In tegenstelling tot het geval van september omvatte deze activiteit van oktober verschillende daaropvolgende acties, waaronder de inzet van een implantaat dat we "BadCandy" noemen en dat bestaat uit een configuratiebestand ("cisco_service.conf"). Het configuratiebestand definieert het nieuwe webservereindpunt (URI-pad) dat wordt gebruikt voor interactie met het implantaat. Dat eindpunt ontvangt bepaalde parameters, die hieronder in meer detail worden beschreven, waarmee de actor willekeurige opdrachten kan uitvoeren op systeemniveau of op IOS-niveau.

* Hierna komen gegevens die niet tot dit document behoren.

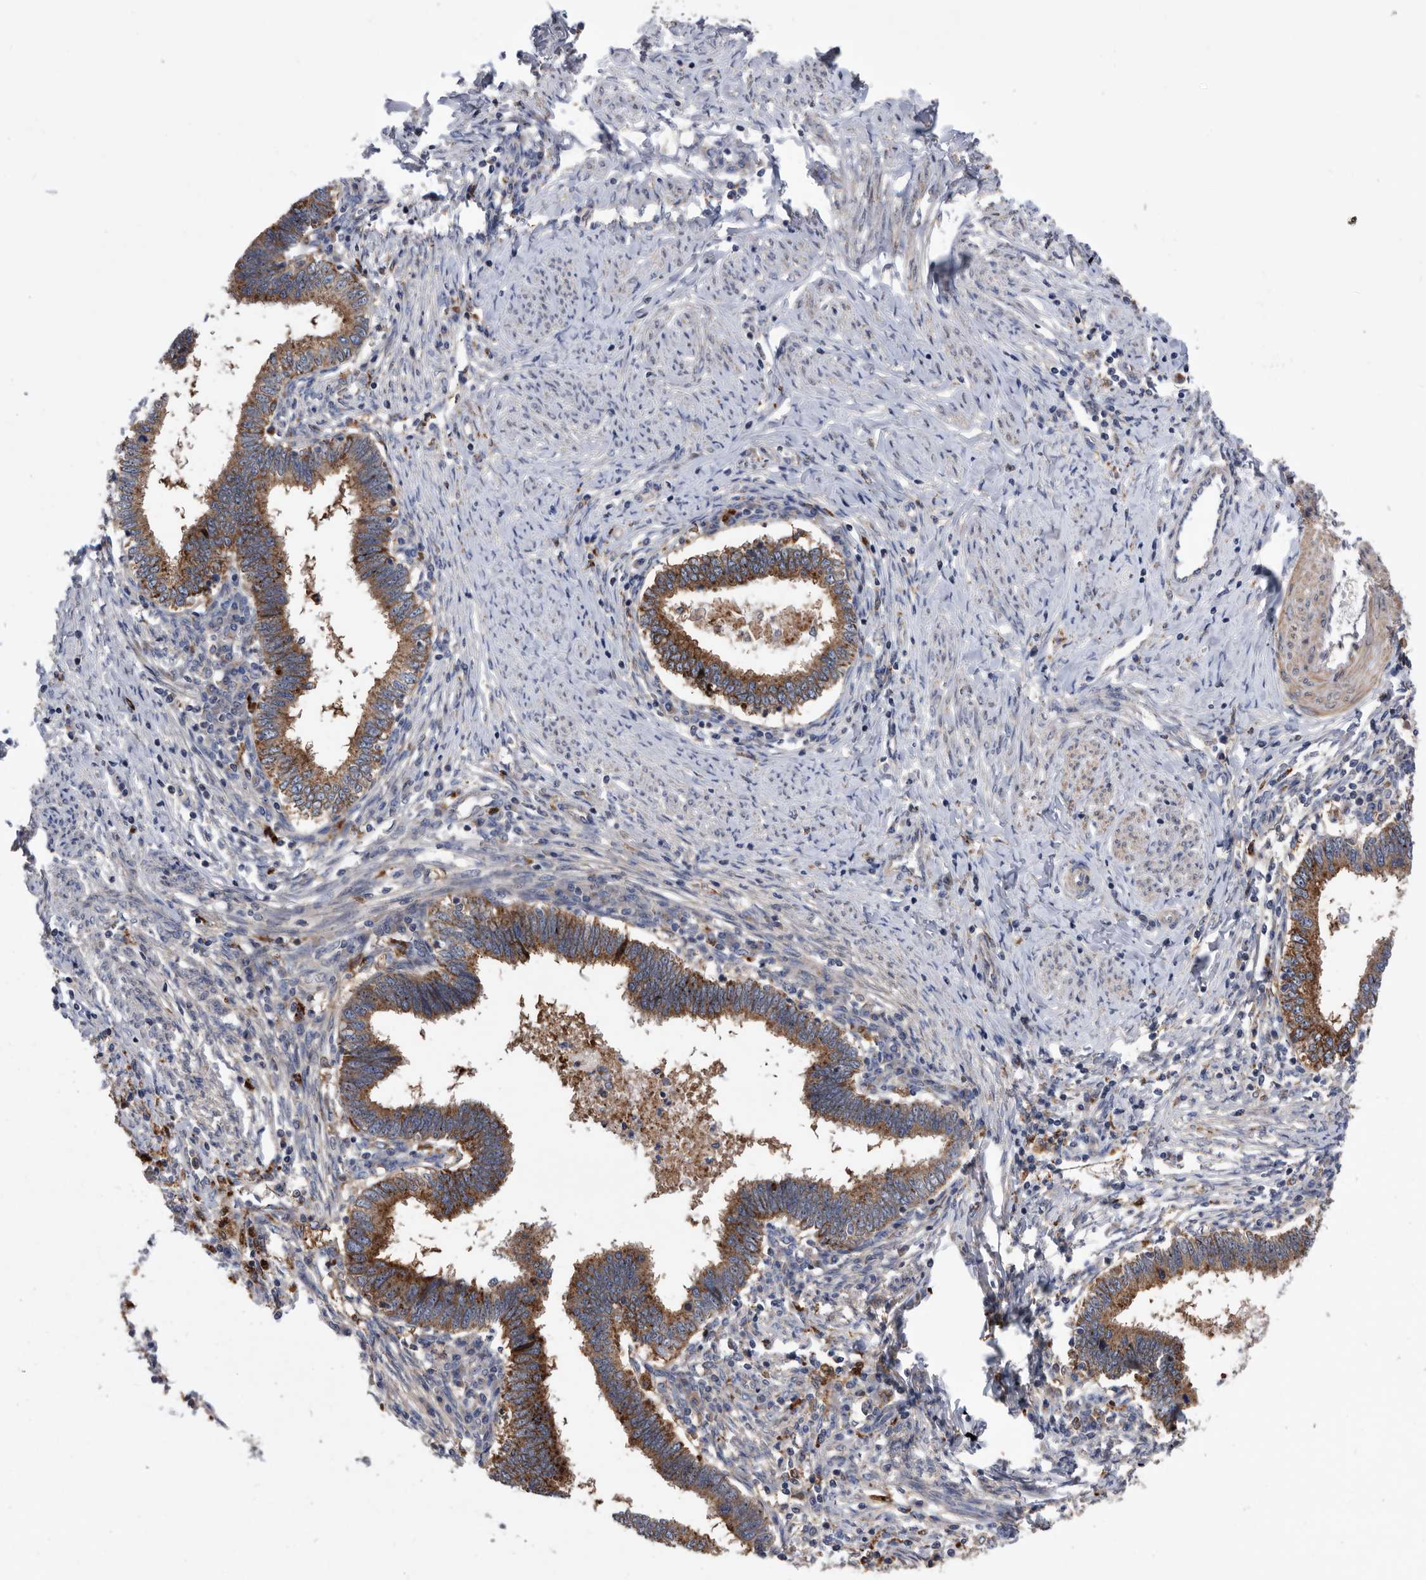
{"staining": {"intensity": "moderate", "quantity": ">75%", "location": "cytoplasmic/membranous"}, "tissue": "cervical cancer", "cell_type": "Tumor cells", "image_type": "cancer", "snomed": [{"axis": "morphology", "description": "Adenocarcinoma, NOS"}, {"axis": "topography", "description": "Cervix"}], "caption": "The photomicrograph shows a brown stain indicating the presence of a protein in the cytoplasmic/membranous of tumor cells in cervical cancer. (brown staining indicates protein expression, while blue staining denotes nuclei).", "gene": "BAIAP3", "patient": {"sex": "female", "age": 36}}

Om het implantaat te activeren, moet de webserver opnieuw worden opgestart; In ten minste één waargenomen geval werd de server niet opnieuw opgestart, waardoor het implantaat ondanks de installatie nooit werd geactiveerd.
Het BadCandy-implantaat wordt opgeslagen in het bestandspad “/usr/binos/conf/nginx-conf/cisco_service.conf” dat twee variabele strings bevat die bestaan uit hexadecimale tekens. Het implantaat is niet-persistent, wat betekent dat het opnieuw opstarten van het apparaat het zal verwijderen, maar nieuw aangemaakte lokale gebruikersaccounts blijven actief, zelfs nadat het systeem opnieuw is opgestart. Nieuwe gebruikersaccounts hebben rechten van niveau 15, wat betekent dat ze volledige beheerderstoegang tot het apparaat hebben. Deze bevoorrechte toegang tot apparaten en de daaropvolgende creatie van nieuwe gebruikers wordt geregistreerd als CVE-2023-20198.
Over de zaak Cisco heeft bijgewerkte informatie vrijgegeven zowel op het onderzoek dat het heeft uitgevoerd als op de technische analyses van de gepresenteerde kwetsbaarheden en ook op een exploit-prototype, dat is opgesteld door een onafhankelijke onderzoeker op basis van een analyse van het verkeer van aanvallers.
Hoewel het, om het juiste beveiligingsniveau te garanderen, wordt aanbevolen om de toegang tot de webinterface alleen open te stellen voor geselecteerde hosts of het lokale netwerk, laten veel beheerders de mogelijkheid over om verbinding te maken vanaf het wereldwijde netwerk. Volgens de Shodan-service zijn er momenteel meer dan 140 potentieel kwetsbare apparaten geregistreerd op het wereldwijde netwerk. De CERT-organisatie heeft al ongeveer 35 Cisco-apparaten geregistreerd die met succes zijn aangevallen.
Eindelijk als u er meer over wilt weten over de notitie kunt u de originele publicatie raadplegen in de volgende link.